The dead fish are primarily lake herring that are being drawn through the power plant intakes in Lake Oahe and being deposited downstream into Lake Sharpe. Larger fish that get close to the suction of the intakes can swim away, but lake herring and other small fish cannot.

Lake herring, which school by nature, prefer cold water and were introduced into Lake Oahe as a forage fish.

The forage fish are being drawn through Oahe Dam because of the current elevation of the lake and the intakes. The water intakes are located midway between the water surface and the lake bottom and have a top and bottom elevation of 1,534 and 1,524 feet above sea level, respectively.

At the current water elevation of 1,612 above sea level, water is removed from Lake Oahe between 78 to 88 feet down. Fish near the intakes in that deep water are susceptible to being pulled through the dam.

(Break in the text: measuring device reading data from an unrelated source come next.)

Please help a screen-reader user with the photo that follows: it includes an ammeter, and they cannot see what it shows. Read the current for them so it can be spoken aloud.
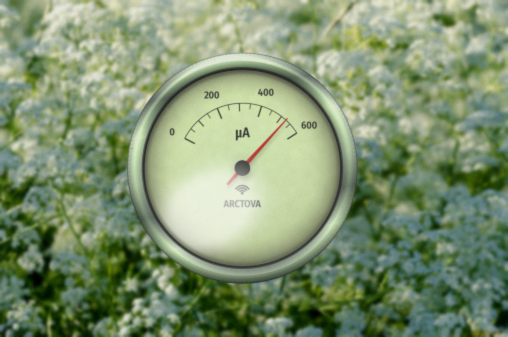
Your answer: 525 µA
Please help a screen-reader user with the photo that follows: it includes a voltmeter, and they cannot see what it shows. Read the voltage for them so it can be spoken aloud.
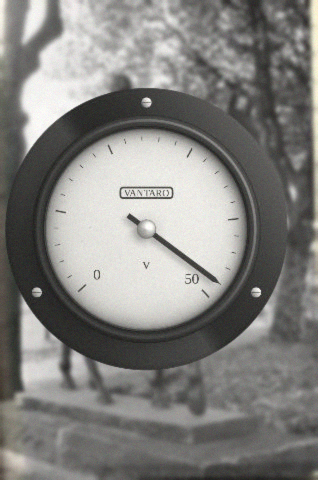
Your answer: 48 V
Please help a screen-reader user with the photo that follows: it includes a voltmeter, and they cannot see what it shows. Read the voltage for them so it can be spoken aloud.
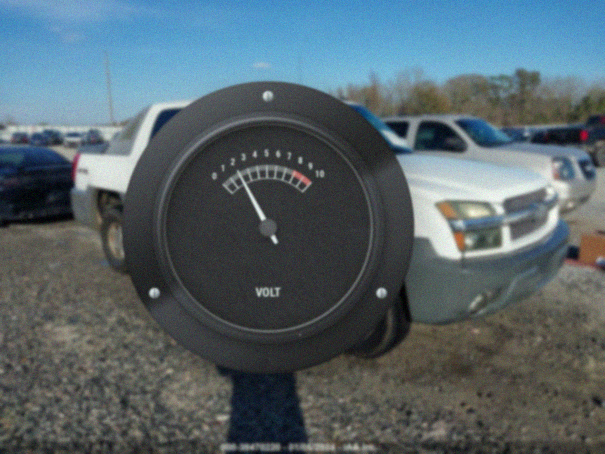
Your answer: 2 V
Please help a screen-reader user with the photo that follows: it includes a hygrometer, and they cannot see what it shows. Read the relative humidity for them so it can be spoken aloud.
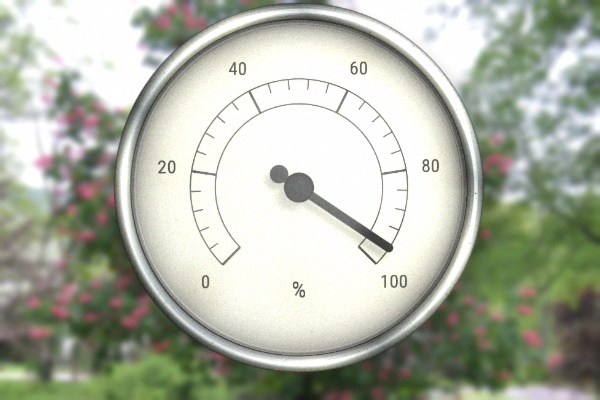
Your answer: 96 %
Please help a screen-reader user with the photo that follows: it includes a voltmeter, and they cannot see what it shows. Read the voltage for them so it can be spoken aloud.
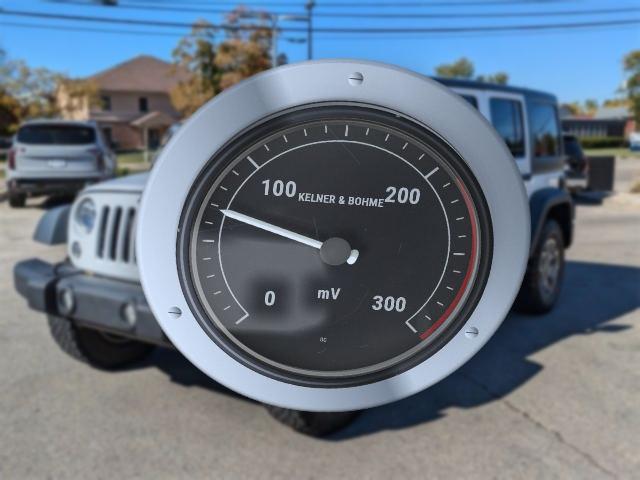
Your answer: 70 mV
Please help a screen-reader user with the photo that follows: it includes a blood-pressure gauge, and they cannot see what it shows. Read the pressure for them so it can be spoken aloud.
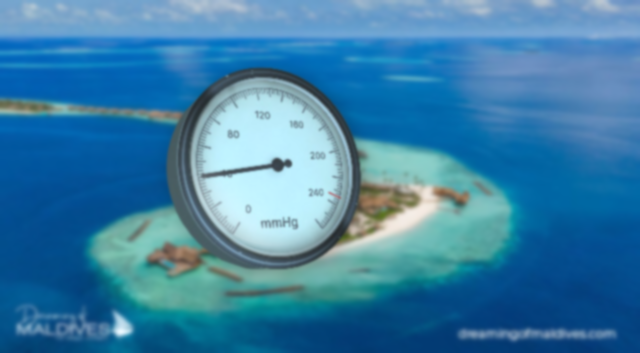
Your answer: 40 mmHg
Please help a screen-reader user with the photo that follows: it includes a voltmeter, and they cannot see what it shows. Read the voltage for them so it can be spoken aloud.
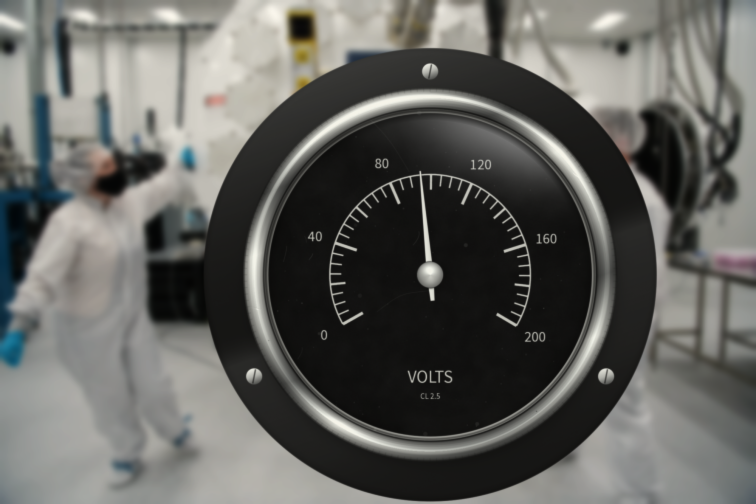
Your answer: 95 V
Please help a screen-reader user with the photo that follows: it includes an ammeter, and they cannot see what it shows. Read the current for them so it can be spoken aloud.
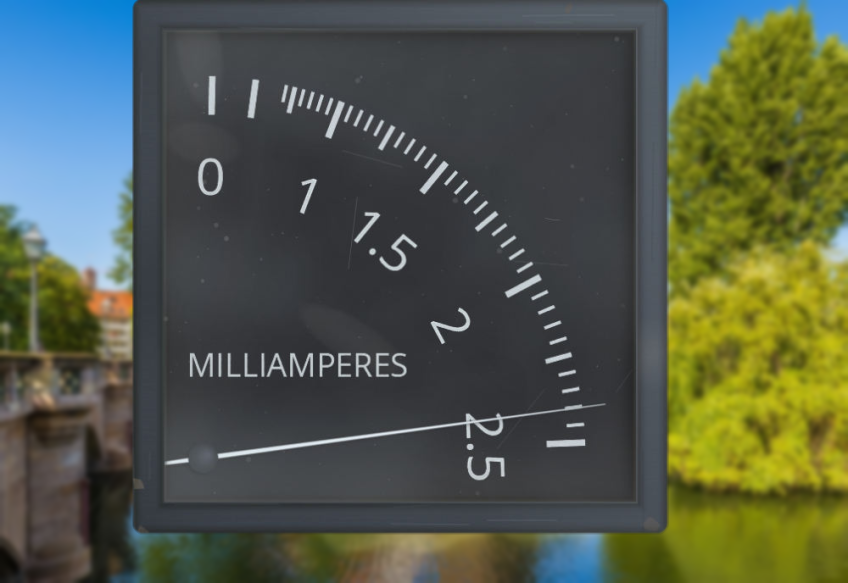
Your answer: 2.4 mA
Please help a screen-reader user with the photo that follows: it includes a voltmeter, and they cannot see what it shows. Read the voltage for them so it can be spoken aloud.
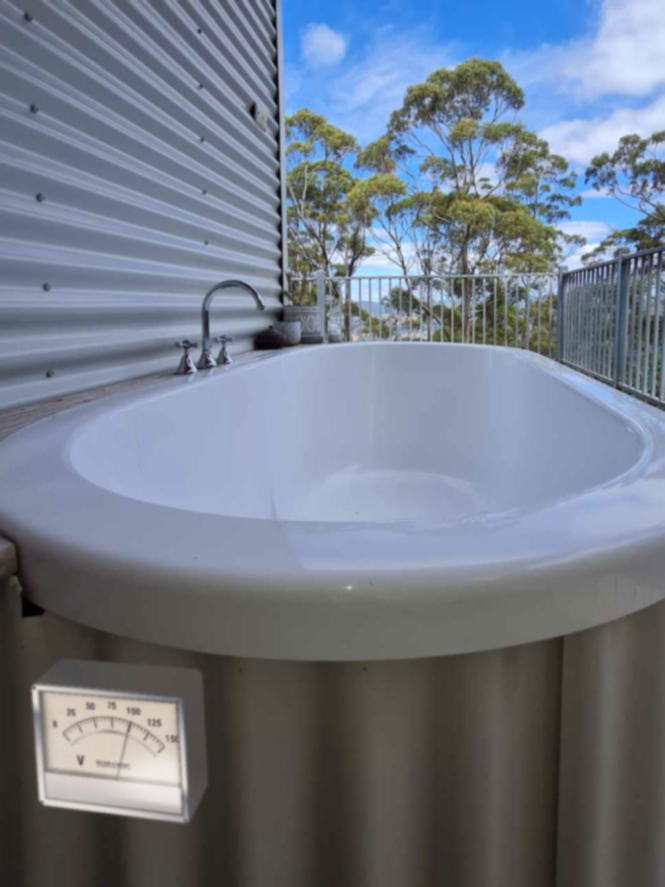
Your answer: 100 V
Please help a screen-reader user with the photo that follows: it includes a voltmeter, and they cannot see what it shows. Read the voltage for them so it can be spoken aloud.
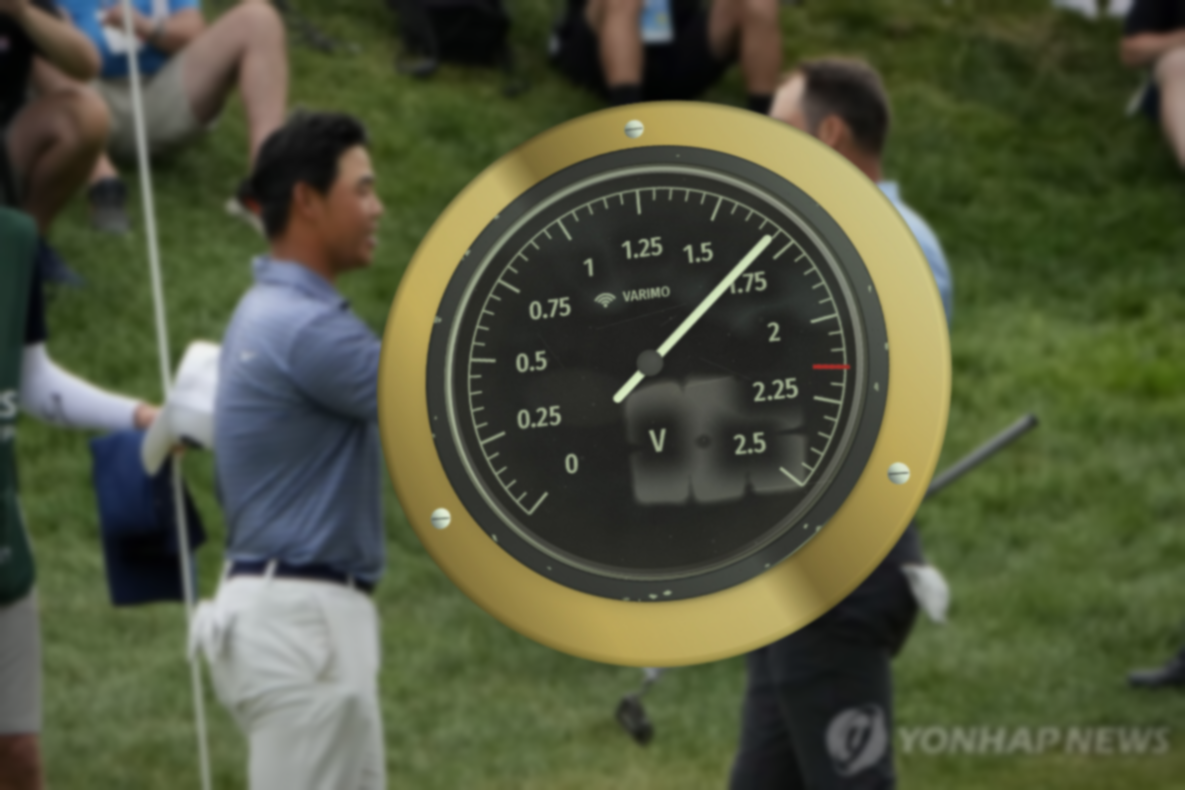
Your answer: 1.7 V
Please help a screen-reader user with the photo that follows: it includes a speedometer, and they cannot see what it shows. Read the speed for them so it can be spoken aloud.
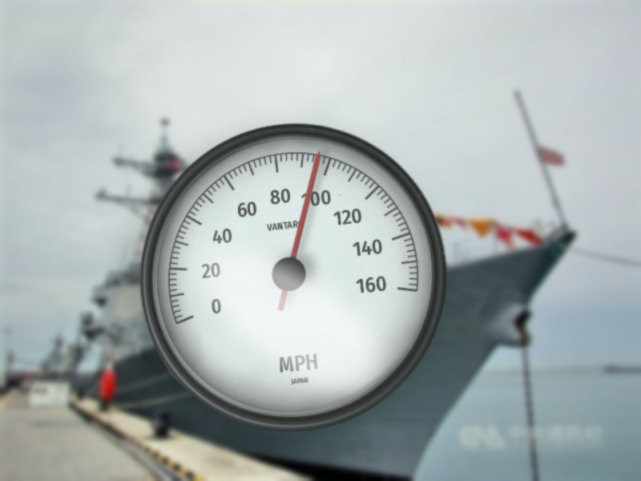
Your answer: 96 mph
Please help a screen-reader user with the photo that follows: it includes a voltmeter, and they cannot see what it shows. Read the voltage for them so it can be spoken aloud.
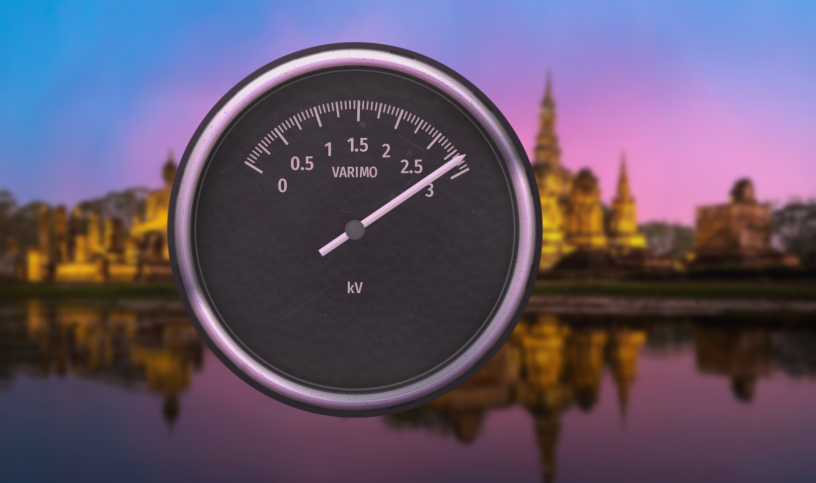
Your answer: 2.85 kV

Lake Oahe is considered a two-story lake, containing an upper warm-water layer where walleye, catfish, and other warm fish live and a deep, cold-water layer that can support Chinook salmon, rainbow smelt, and lake herring.

The cold-water layer is currently being drawn from Lake Oahe, through the dam and into the downstream Lake Sharpe.

This year, the change from the warm-water to the cold-water layer, or thermocline, is approximately 55 feet deep. Fish in that layer of cold water are susceptible to being pulled through the dam.

Some people who've seen floating fish in the tailrace were concerned because lake herring are easily mistaken for walleyes, without close inspection.

Lake herring are abundant in Lake Oahe this year, and the suctioning of fish from Lake Oahe into Lake Sharpe is important to the Lake Sharpe fishery. Many of the fish in Lake Sharpe feed on these new fish and grow larger. Rainbow trout and Chinook salmon are again taking advantage of food provided in the tailrace area.

The recent drought, which lasted nearly nine years, resulted in low water levels and warmer water temperatures in the tailrace. Releases from Oahe Dam were relatively low and few forage fish were drawn through the dam during that period.

The current high level of the lake has reversed that scenario.